Olympic Park Target for Rioters but Saved by Twitter
August 16 – The Olympic Park was one of the main targets for rioters in London last week but the Metropolitan Police were able to prevent an attack because of intelligence they picked-up on social networking sites like Twitter, senior officials told the House of Commons today.
The Metropolitan Police’s Assistant Commissioner Lynne Owens told the Home Affairs Committee that rioters in Hackney, one of the five Olympic Host Boroughs, had planned to storm the Olympic Park and Westfield Straford City, which is adjacent to the facilities being built for London 2012 and is due to officially open next month.
Westfield is also due to be the headquarters for several teams and sponsors during the Games, including Team GB.
But information about possible attacks was picked up via Twitter and BlackBerry messenger (BBM) Owens said, while Acting Commissioner Tim Godwin said he had considered asking authorities to switch off social networks.
“Through Twitter and BBM there was intelligence that the Olympic site, that both Westfields [shopping centres] and Oxford Street were indeed going to be targeted,” Ownes told the Committee at a special hearing.
“We were able to secure all those places and indeed there was no damage at any of them.
“We were able to respond because of our monitoring of Twitter and BBM.”

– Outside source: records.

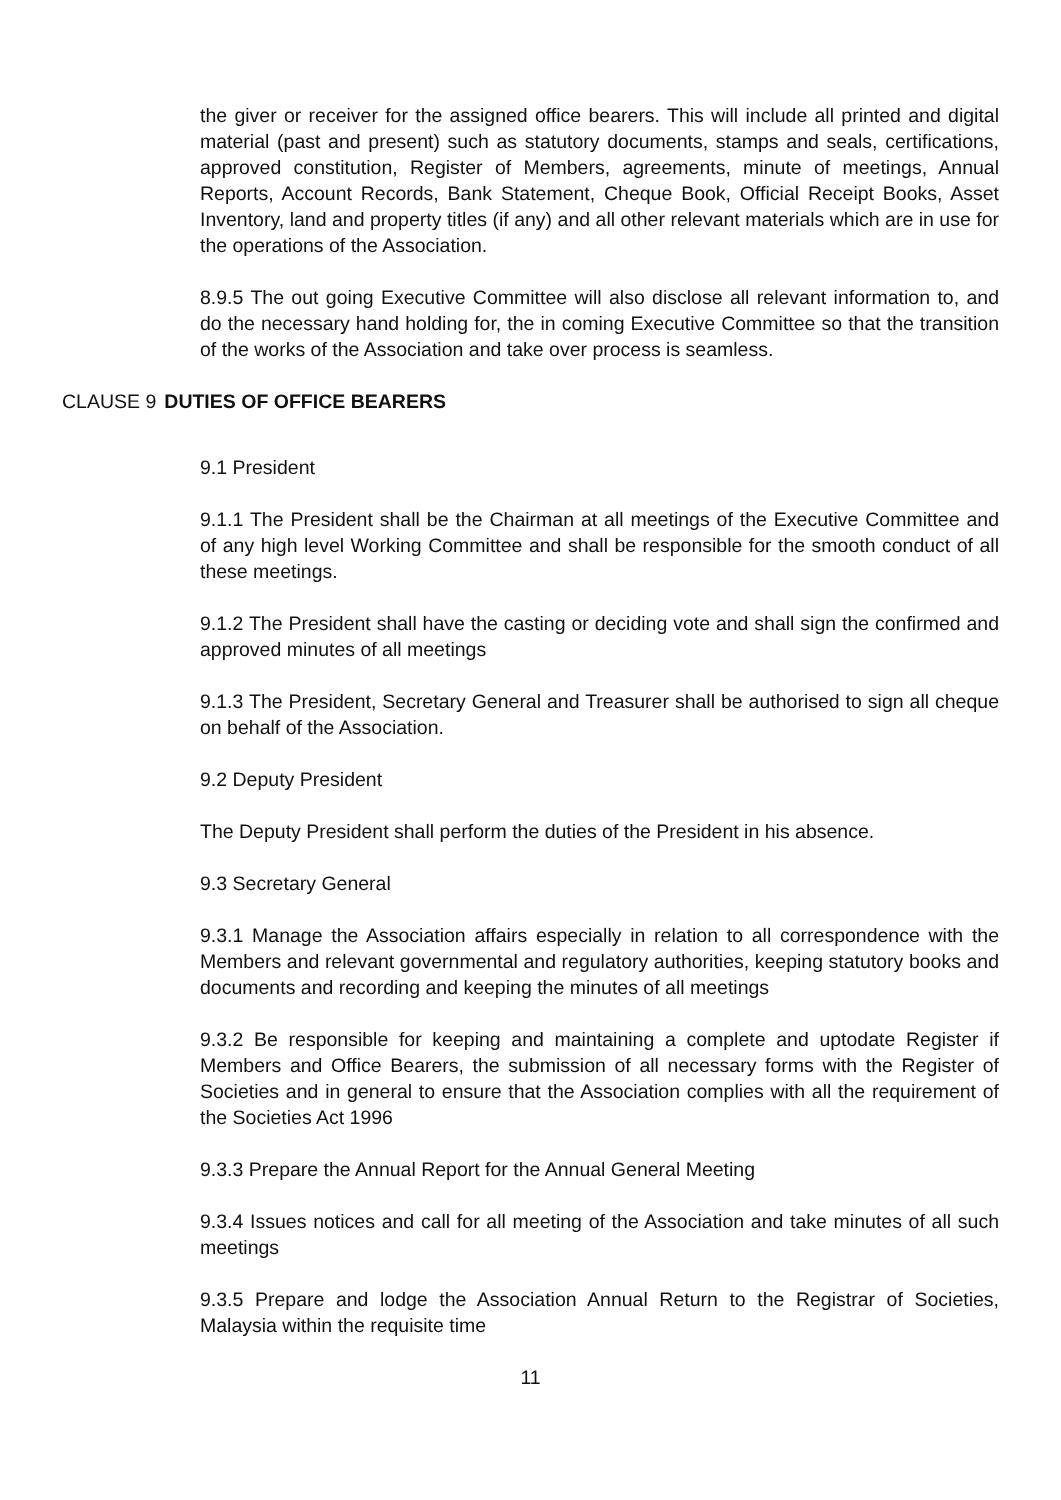the giver or receiver for the assigned office bearers. This will include all printed and digital material (past and present) such as statutory documents, stamps and seals, certifications, approved constitution, Register of Members, agreements, minute of meetings, Annual Reports, Account Records, Bank Statement, Cheque Book, Official Receipt Books, Asset Inventory, land and property titles (if any) and all other relevant materials which are in use for the operations of the Association.
8.9.5 The out going Executive Committee will also disclose all relevant information to, and do the necessary hand holding for, the in coming Executive Committee so that the transition of the works of the Association and take over process is seamless.
CLAUSE 9 DUTIES OF OFFICE BEARERS
9.1 President
9.1.1 The President shall be the Chairman at all meetings of the Executive Committee and of any high level Working Committee and shall be responsible for the smooth conduct of all these meetings.
9.1.2 The President shall have the casting or deciding vote and shall sign the confirmed and approved minutes of all meetings
9.1.3 The President, Secretary General and Treasurer shall be authorised to sign all cheque on behalf of the Association.
9.2 Deputy President
The Deputy President shall perform the duties of the President in his absence.
9.3 Secretary General
9.3.1 Manage the Association affairs especially in relation to all correspondence with the Members and relevant governmental and regulatory authorities, keeping statutory books and documents and recording and keeping the minutes of all meetings
9.3.2 Be responsible for keeping and maintaining a complete and uptodate Register if Members and Office Bearers, the submission of all necessary forms with the Register of Societies and in general to ensure that the Association complies with all the requirement of the Societies Act 1996
9.3.3 Prepare the Annual Report for the Annual General Meeting
9.3.4 Issues notices and call for all meeting of the Association and take minutes of all such meetings
9.3.5 Prepare and lodge the Association Annual Return to the Registrar of Societies, Malaysia within the requisite time
11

Much of the looting and rioting was allegedly coordinated via social media, particularly through BBM service, leading to demands that police have powers to shut them down during crisis.
Godwin said the police considered trying to shut the networks down in order to prevent them being used to organise further violence.
But doubts over whether the Police had the powers to do that meant it did not happen and, in the end, helped assist their coordination in trying to quell the trouble.
“We did contemplate, I contemplated, asking the authorities to switch it off,” Godwin told the Committee.
“The legality of that is very questionable and additionally, it is also a very useful intelligence asset.”
Earlier this year the Olympic countdown clock in Trafalgar Square became a target for protestors who were demonstrating against Government cuts.
An estimated group of 300 tried to take it down but were prevented by the Metropolitan Police who formed a cordon around it.
Police have arrested more than 3,000 people over the riots that erupted August 6 in North London and flared for four nights across the capital and other English cities.
The mass rioting coincided with representatives from more than 200 National Olympic Committees visiting London for a Chef de Missions meeting to discuss preparations for next year’s Games.
“While there can be no doubt that the images of violence were damaging, in some ways, it underscores why events such as the Olympic Games are so vitally important in our world today,” said Andy Hunt, the chief executive of the British Olympic Association and the Chef de Mission for Team GB.
“A year from now, London will be the city where the world comes together in a spirit of friendship, peace, understanding and human excellence.”